Computer Vision, Project 1: Hybrid Images

Bryce Richards

Project Description: Hybrid images are images that have two distinct interpretations: they look like one thing when viewed up close, and like another when viewed at a distance. Hybrid images are created by combining the high frequency part of one picture with the low frequency part of another. Since high frequency signals dominate perception when they're available, we see the high-frequency image from up close. When we back up (or, equivalently, shrink the image), only the smoother, low-frequency part of the image is visible, so we see the second picture. The purpose of this project was to generate several of these hybrid images.

Algorithm Design: On a high level, the algorithm proceeds as follows. Two images are loaded, aligned (as defined by two points on each image inputted by the user), and cropped to be the same size. Next, the Gaussian and Laplacian image pyramids of the two images are generated. (The Gaussian pyramid of an image is formed by successively applying a Gaussian filter and downsizing. The image in the Laplacian pyramid at level i defined as follows: take the image in the Gaussian pyramid at level i, apply a Gaussian filter, and subtract the resulting filtered image from the original image at Gaussian level i.) After generating the pyramids, add the first L levels of one image's Laplacian pyramid (this will be the dominating, high-frequency image) to the last N-L levels of the second image's Laplacian, and then add the last image from the second image's Gaussian. When adding the images together, it is necessary to resize them so that they all have the same dimension.
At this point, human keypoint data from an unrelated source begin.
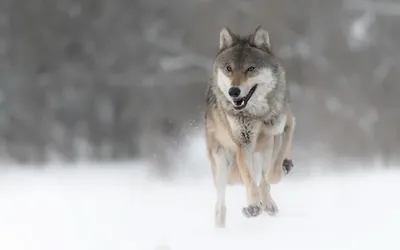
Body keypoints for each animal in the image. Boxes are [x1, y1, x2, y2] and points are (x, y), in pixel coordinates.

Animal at [205, 25, 296, 229]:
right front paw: (253, 207)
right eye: (229, 68)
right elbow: (250, 180)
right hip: (221, 164)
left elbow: (271, 175)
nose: (234, 91)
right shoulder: (243, 143)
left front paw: (266, 201)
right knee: (220, 206)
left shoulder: (285, 128)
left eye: (251, 69)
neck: (258, 115)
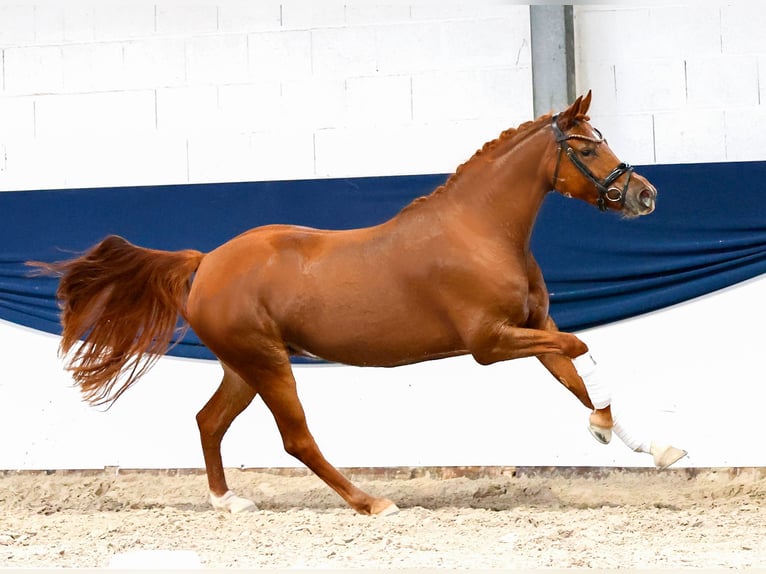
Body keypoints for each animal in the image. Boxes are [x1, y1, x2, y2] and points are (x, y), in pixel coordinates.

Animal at [30, 92, 684, 516]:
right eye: (587, 148)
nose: (646, 195)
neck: (480, 231)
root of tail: (205, 261)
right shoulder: (490, 343)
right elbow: (583, 351)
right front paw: (602, 429)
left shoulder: (533, 326)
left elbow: (575, 374)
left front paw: (654, 447)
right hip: (268, 363)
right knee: (296, 439)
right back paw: (371, 503)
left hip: (245, 364)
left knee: (209, 420)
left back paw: (228, 502)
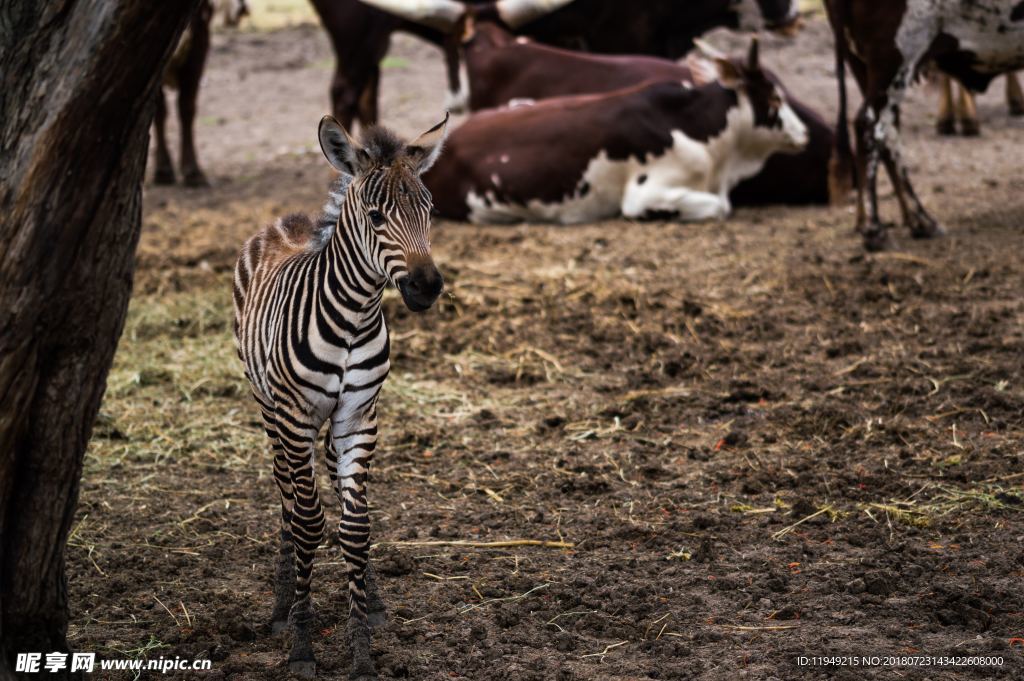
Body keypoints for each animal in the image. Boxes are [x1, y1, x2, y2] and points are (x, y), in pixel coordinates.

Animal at [236, 111, 452, 675]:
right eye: (376, 216)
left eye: (430, 211)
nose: (427, 287)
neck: (354, 317)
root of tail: (289, 221)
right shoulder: (294, 416)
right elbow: (308, 522)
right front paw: (301, 643)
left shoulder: (359, 415)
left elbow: (356, 525)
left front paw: (361, 648)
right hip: (270, 408)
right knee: (287, 494)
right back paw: (282, 604)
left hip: (330, 425)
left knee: (333, 485)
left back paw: (368, 597)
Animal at [827, 0, 1024, 249]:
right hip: (895, 56)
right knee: (869, 125)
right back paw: (875, 230)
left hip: (863, 63)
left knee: (889, 133)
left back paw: (920, 221)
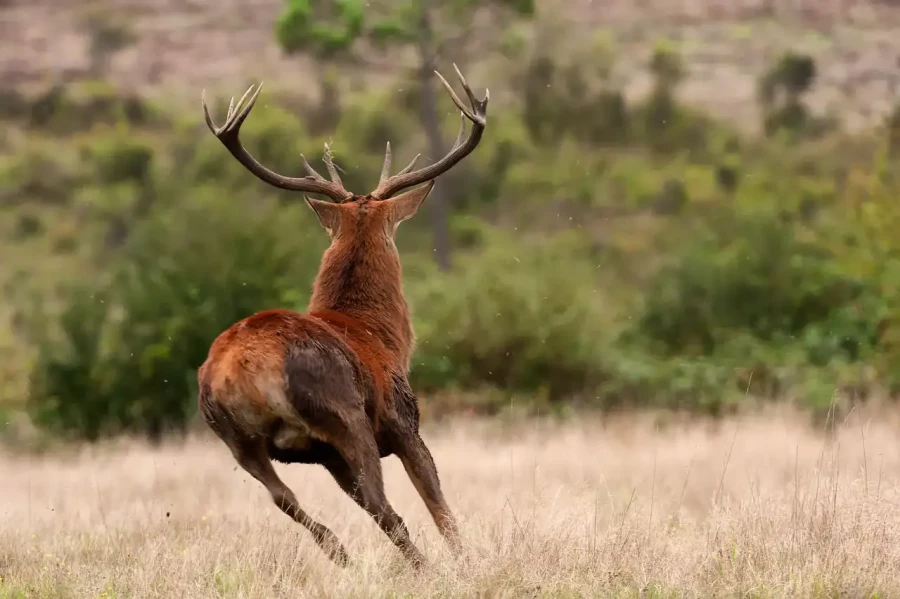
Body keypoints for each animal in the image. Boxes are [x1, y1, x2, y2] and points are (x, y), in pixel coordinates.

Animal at [195, 65, 488, 569]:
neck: (382, 337)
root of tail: (242, 371)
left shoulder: (328, 456)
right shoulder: (403, 421)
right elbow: (440, 507)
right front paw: (468, 563)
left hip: (235, 437)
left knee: (287, 498)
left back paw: (343, 556)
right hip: (343, 413)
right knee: (380, 502)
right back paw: (421, 568)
Most of the creativity in the coding of this project came in how to generate the pyramids. The size and variance of the Gaussian filter, the number of levels in the pyramids, the downsizing ratio for each step of the pyramid: all of these needed assignment. I had no systematic way of setting these parameters; it was all trial-and-error, and they varied from one hybrid image to the next. When downsizing, I typically chose a factor of about (.02)^(1/N), where N is the number of levels in the Gaussian. This way, the final image of the Gaussian would always be one-fiftieth the size of the first image, no matter how many levels I chose. Also, when downsizing I usually used the 'bilinear' interpolation, since this seemed to smooth out the downsizing some. I also used it when upsizing, for the sake of consistency. Throughout this program, I made heavy use of predefined MATLAB functions. It might be possible to get slightly better results by hard-coding some of the functions myself, but a) I doubt it and b) that would take forever.

Results

CATDOG. The example on the class's project webpage is of the same two pictures, but with the cat as the dominating high-frequency picture.
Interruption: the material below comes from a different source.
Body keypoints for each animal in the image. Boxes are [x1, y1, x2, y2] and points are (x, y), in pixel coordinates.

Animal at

DOGGYSTEIN. I left it uncropped to make it artistic, not because I forgot. Duh.

CATMAN. The man's hair blends in with the cat's ear, and his face is directly over the cat's face. This image is effective because the low-frequency man could be interpretted as just different colors of the cat's fur.
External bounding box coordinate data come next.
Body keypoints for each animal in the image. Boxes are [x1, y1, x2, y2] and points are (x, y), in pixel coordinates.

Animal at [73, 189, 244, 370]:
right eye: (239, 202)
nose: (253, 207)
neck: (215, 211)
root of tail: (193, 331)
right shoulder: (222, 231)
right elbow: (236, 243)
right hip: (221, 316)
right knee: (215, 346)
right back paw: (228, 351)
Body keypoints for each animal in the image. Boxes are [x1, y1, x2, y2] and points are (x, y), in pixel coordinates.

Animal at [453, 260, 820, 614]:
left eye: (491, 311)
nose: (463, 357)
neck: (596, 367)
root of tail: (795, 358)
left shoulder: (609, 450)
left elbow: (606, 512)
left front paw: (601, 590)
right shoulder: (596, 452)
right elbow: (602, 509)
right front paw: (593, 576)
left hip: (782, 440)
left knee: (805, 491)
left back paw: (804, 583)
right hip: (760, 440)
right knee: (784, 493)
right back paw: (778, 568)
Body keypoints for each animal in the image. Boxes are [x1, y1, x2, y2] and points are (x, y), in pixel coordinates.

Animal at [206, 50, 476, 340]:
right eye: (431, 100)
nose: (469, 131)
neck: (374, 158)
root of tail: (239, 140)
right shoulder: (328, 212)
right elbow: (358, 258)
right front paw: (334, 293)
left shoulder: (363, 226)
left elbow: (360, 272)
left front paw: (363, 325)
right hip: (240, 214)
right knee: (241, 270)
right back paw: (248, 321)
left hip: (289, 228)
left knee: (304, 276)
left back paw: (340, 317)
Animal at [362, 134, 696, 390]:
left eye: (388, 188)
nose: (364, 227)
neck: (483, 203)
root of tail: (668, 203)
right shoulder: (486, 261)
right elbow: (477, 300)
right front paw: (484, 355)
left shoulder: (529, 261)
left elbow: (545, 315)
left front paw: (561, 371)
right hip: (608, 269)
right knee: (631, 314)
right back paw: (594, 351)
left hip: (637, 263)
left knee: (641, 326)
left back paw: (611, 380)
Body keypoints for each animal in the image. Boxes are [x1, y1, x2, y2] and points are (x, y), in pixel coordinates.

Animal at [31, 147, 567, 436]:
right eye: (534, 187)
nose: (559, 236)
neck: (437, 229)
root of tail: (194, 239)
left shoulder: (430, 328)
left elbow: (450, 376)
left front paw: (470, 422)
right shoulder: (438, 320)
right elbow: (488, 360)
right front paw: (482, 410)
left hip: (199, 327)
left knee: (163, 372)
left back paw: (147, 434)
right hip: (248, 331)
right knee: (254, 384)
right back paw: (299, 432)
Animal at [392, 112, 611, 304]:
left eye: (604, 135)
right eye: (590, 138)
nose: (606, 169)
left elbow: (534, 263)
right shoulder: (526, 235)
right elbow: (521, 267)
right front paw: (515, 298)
NEW PHONE, OLD PHONE. I tried to make the low-frequency rotary phone's receiver blend in with the top of the high-frequency Blackberry. This was honestly my worst hybrid image, but I liked the future-to-past concept.

GHOST CLUTTER. The other images are dominated by the high-frequency image. Even in the smaller images, the high-frequency objects are still subtly perceptible. In this hybrid image, I tried to make the high-frequency image faint and ghostly.